Jekyll hat geschrieben:(18 Mar 2017, 10:36)
Solange demokratische Spielregeln eingehalten werden ist jede Art des Eingriffs in diesen Prozess auch ein Eingriff in die demokratischen Grundprinzipien. Gerade in Deutschland ist der Anteil der Erdogan-Befürworter proportional hoch, ihnen ihre demokratischen Grundrechte einzuschränken ist eine Missachtung sowohl der demokratischne Prinzipien als auch der Menschen, die sich darauf berufen.
Demokratische Prinzipien quasi außer Gefecht zu setzen, nur weil den hiesigen Politikern und den potentiellen Wählern (Stichwort Populismus!) die Person Erdogans nicht gefällt oder man mit der Politik in deren Heimatland nicht einverstanden ist, lässt auf ein Demokratieverständnis derselben schließen, dem es an Substanz und Integrität fehlt. Ein Armutszeugnis, ein moralisches Totalversagen.
qed
Das ist aber genau die Art von Unterstellung, auf deren Grundlage gerade die Erdogan- und Türkei-Kritiker ihre pauschale Vorgehensweise legitimieren können.
Selbst wenn Sie ihr laienhaftes, zudem schwarzweisses, "Verfassungsrechtswissen" als sog. Expertenwahrheit suggerieren und dies noch hundertmal hier posten, wird das an Ihrer staats- und verfassungsrechtlich irrenden Sichtweise nichts ändern:
Vielleicht nehmen Sie ja das jüngste Urteil der BVG zur Kenntnis. Hinsichtlich der Bewertung und Gewährung des Rechts von ausländischen Politikern und Amtsträgern,
in Deutschland Wahlkampf für ihr Land machen zu können bzw. zu dürfen. Und der Feststellung des Verfassungsgerichts, dass ein Auftrittsverbot weder Grundrechte unserer Verfassung
tangiert oder sie einschränkt. usw. - Lesen Sie es einfach mal nach. Gell.

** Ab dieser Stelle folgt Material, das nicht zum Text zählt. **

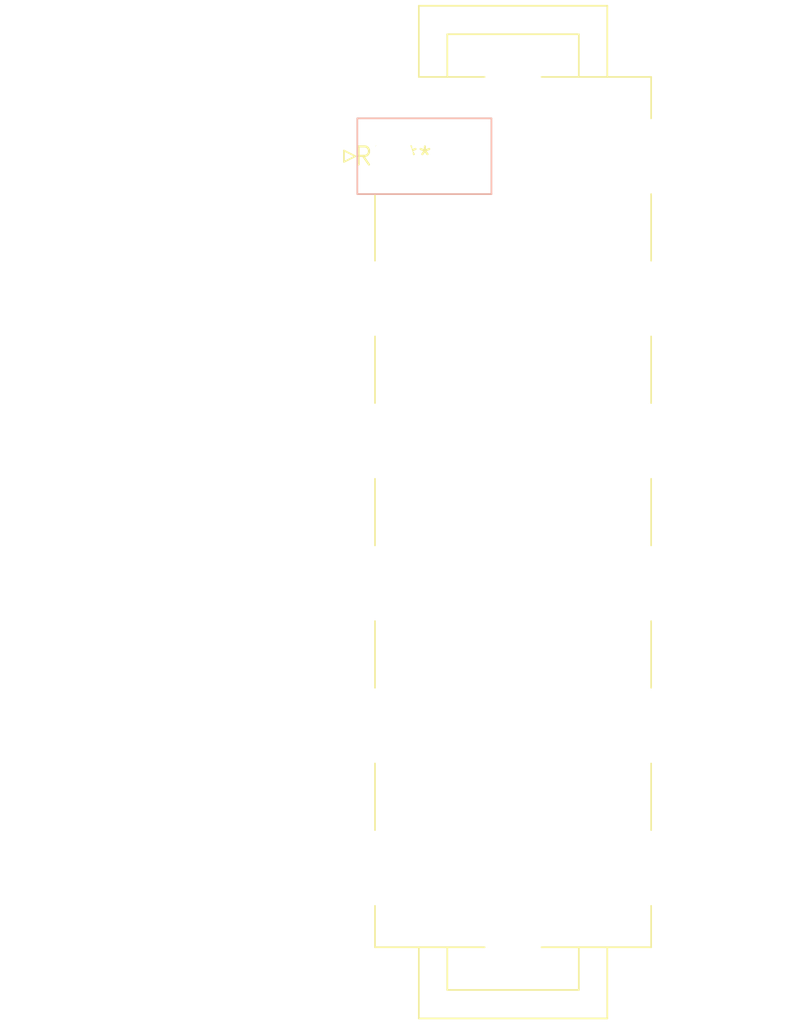
<source format=kicad_pcb>
(kicad_pcb (version 20240108) (generator pcbnew)

  (general
    (thickness 1.6)
  )

  (paper "A4")
  (layers
    (0 "F.Cu" signal)
    (31 "B.Cu" signal)
    (32 "B.Adhes" user "B.Adhesive")
    (33 "F.Adhes" user "F.Adhesive")
    (34 "B.Paste" user)
    (35 "F.Paste" user)
    (36 "B.SilkS" user "B.Silkscreen")
    (37 "F.SilkS" user "F.Silkscreen")
    (38 "B.Mask" user)
    (39 "F.Mask" user)
    (40 "Dwgs.User" user "User.Drawings")
    (41 "Cmts.User" user "User.Comments")
    (42 "Eco1.User" user "User.Eco1")
    (43 "Eco2.User" user "User.Eco2")
    (44 "Edge.Cuts" user)
    (45 "Margin" user)
    (46 "B.CrtYd" user "B.Courtyard")
    (47 "F.CrtYd" user "F.Courtyard")
    (48 "B.Fab" user)
    (49 "F.Fab" user)
    (50 "User.1" user)
    (51 "User.2" user)
    (52 "User.3" user)
    (53 "User.4" user)
    (54 "User.5" user)
    (55 "User.6" user)
    (56 "User.7" user)
    (57 "User.8" user)
    (58 "User.9" user)
  )

  (setup
    (pad_to_mask_clearance 0)
    (pcbplotparams
      (layerselection 0x00010fc_ffffffff)
      (plot_on_all_layers_selection 0x0000000_00000000)
      (disableapertmacros false)
      (usegerberextensions false)
      (usegerberattributes false)
      (usegerberadvancedattributes false)
      (creategerberjobfile false)
      (dashed_line_dash_ratio 12.000000)
      (dashed_line_gap_ratio 3.000000)
      (svgprecision 4)
      (plotframeref false)
      (viasonmask false)
      (mode 1)
      (useauxorigin false)
      (hpglpennumber 1)
      (hpglpenspeed 20)
      (hpglpendiameter 15.000000)
      (dxfpolygonmode false)
      (dxfimperialunits false)
      (dxfusepcbnewfont false)
      (psnegative false)
      (psa4output false)
      (plotreference false)
      (plotvalue false)
      (plotinvisibletext false)
      (sketchpadsonfab false)
      (subtractmaskfromsilk false)
      (outputformat 1)
      (mirror false)
      (drillshape 1)
      (scaleselection 1)
      (outputdirectory "")
    )
  )

  (net 0 "")

  (footprint "Molex_Mini-Fit_Sr_43915-xx12_2x06_P10.00mm_Vertical" (layer "F.Cu") (at 0 0))

)

</source>
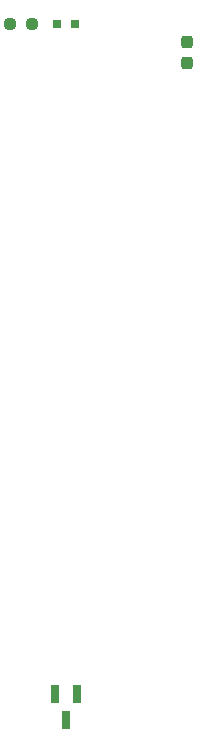
<source format=gbr>
G04 #@! TF.GenerationSoftware,KiCad,Pcbnew,7.0.11+dfsg-1build4*
G04 #@! TF.CreationDate,2024-11-28T15:01:58+09:00*
G04 #@! TF.ProjectId,bionic-tmp90c802,62696f6e-6963-42d7-946d-703930633830,6*
G04 #@! TF.SameCoordinates,Original*
G04 #@! TF.FileFunction,Paste,Top*
G04 #@! TF.FilePolarity,Positive*
%FSLAX46Y46*%
G04 Gerber Fmt 4.6, Leading zero omitted, Abs format (unit mm)*
G04 Created by KiCad (PCBNEW 7.0.11+dfsg-1build4) date 2024-11-28 15:01:58*
%MOMM*%
%LPD*%
G01*
G04 APERTURE LIST*
G04 Aperture macros list*
%AMRoundRect*
0 Rectangle with rounded corners*
0 $1 Rounding radius*
0 $2 $3 $4 $5 $6 $7 $8 $9 X,Y pos of 4 corners*
0 Add a 4 corners polygon primitive as box body*
4,1,4,$2,$3,$4,$5,$6,$7,$8,$9,$2,$3,0*
0 Add four circle primitives for the rounded corners*
1,1,$1+$1,$2,$3*
1,1,$1+$1,$4,$5*
1,1,$1+$1,$6,$7*
1,1,$1+$1,$8,$9*
0 Add four rect primitives between the rounded corners*
20,1,$1+$1,$2,$3,$4,$5,0*
20,1,$1+$1,$4,$5,$6,$7,0*
20,1,$1+$1,$6,$7,$8,$9,0*
20,1,$1+$1,$8,$9,$2,$3,0*%
G04 Aperture macros list end*
%ADD10R,0.762000X0.711200*%
%ADD11RoundRect,0.237500X0.250000X0.237500X-0.250000X0.237500X-0.250000X-0.237500X0.250000X-0.237500X0*%
%ADD12R,0.660400X1.625600*%
%ADD13RoundRect,0.237500X0.237500X-0.300000X0.237500X0.300000X-0.237500X0.300000X-0.237500X-0.300000X0*%
G04 APERTURE END LIST*
D10*
X112925300Y-71778000D03*
X114474700Y-71778000D03*
D11*
X110802500Y-71778000D03*
X108977500Y-71778000D03*
D12*
X114614400Y-128572400D03*
X112714398Y-128572400D03*
X113664399Y-130704400D03*
D13*
X123910800Y-75078900D03*
X123910800Y-73353900D03*
M02*

</source>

Weder würde ein Auftrittsverbot, das aufgrund rein politischer Erwägungen der Bundesregierung zur Entscheidung obliegt, irgendein Grundrecht einschränken oder berühren, noch besteht ein
entsprechend unserer demokratischen Verfassung verbrieftes oder garantiertes Grundrecht darauf, auf welches diese ausländischen Politiker irgendeinen
Anspruch hätten. So lässt sich in Kürze der wesentliche Inhalt des BVG-Urteils zusammenfassen. Dass also ein Wahlkampfauftrittsverbot türkischer Minister oder ihres Präsidenten
die Grundrechte der hier lebenden Türkinnen und Türken (mit türkischer Staatsbürgerschaft) einschränkt, ist schlicht ein staatsrechtliches Märchen.
Selbst die Türkische Verfassung verbietet das. Wenngleich dieser klare Rechtsbruch seitens türkischer Regierungsmitglieder nicht geahndet und sanktioniert wird.
Was uns zu einem weiteren Märchen führt: Einer unabhängigen türkischen Justiz...
Es ist eine großzügige und im politischen Ermessen der Bundesregierung liegende Entscheidung, solche Wahlkampfauftritte türkischer Regierungsmitglieder, Minister
oder Politiker der TÜRKISCHEN Partei AKP in D zu gestatten. Schließlich betreffen die darin beworbenen politischen Veränderungen weder individualrechtlich noch
staatsrechtlich Deutschland und die hier lebenden Türken und -innen. Im Gegenteil. Selbst im Falle rechtlicher, weil repressiverer und autoritärer Staatsmacht in der Türkei,
die auch individuelle Rechteeinschränkungen der in der Türkei lebenden Menschen zu Folge hat, werden diese Menschen mit Aufenthaltsrecht in D, sogar von diesen antidemokratischen und
rechteeinschränkenden Maßnahmen nicht betroffen sein, solange sie in Deutschland bleiben. Weil sie hier unserer Rechtsstaatlichkeit incl. aller ihnen genauso gewährten Grundrechte geschützt werden.
Womit eigentlich schon alles gesagt ist hinsichtlich der Rechteeinschränkung, die angeblich Wahlkampfauftrittsverbote den hier lebenden türkischen Staatsbürgern und Staatsbürgerinnen
bringen würden.
Passiert einem hier lebenden Türken oder einer Türkin deshalb irgendetwas, weil er sich offen zu den diktatorischen und totalitären Zielen der aktuellen Machthaber in der Türkei bekennt?
Werden sie dafür ins Gefängnis gesteckt oder mit Berufsverbot, Enteignung, Passentzug oder Ausweisung bedroht? Sie werden nicht.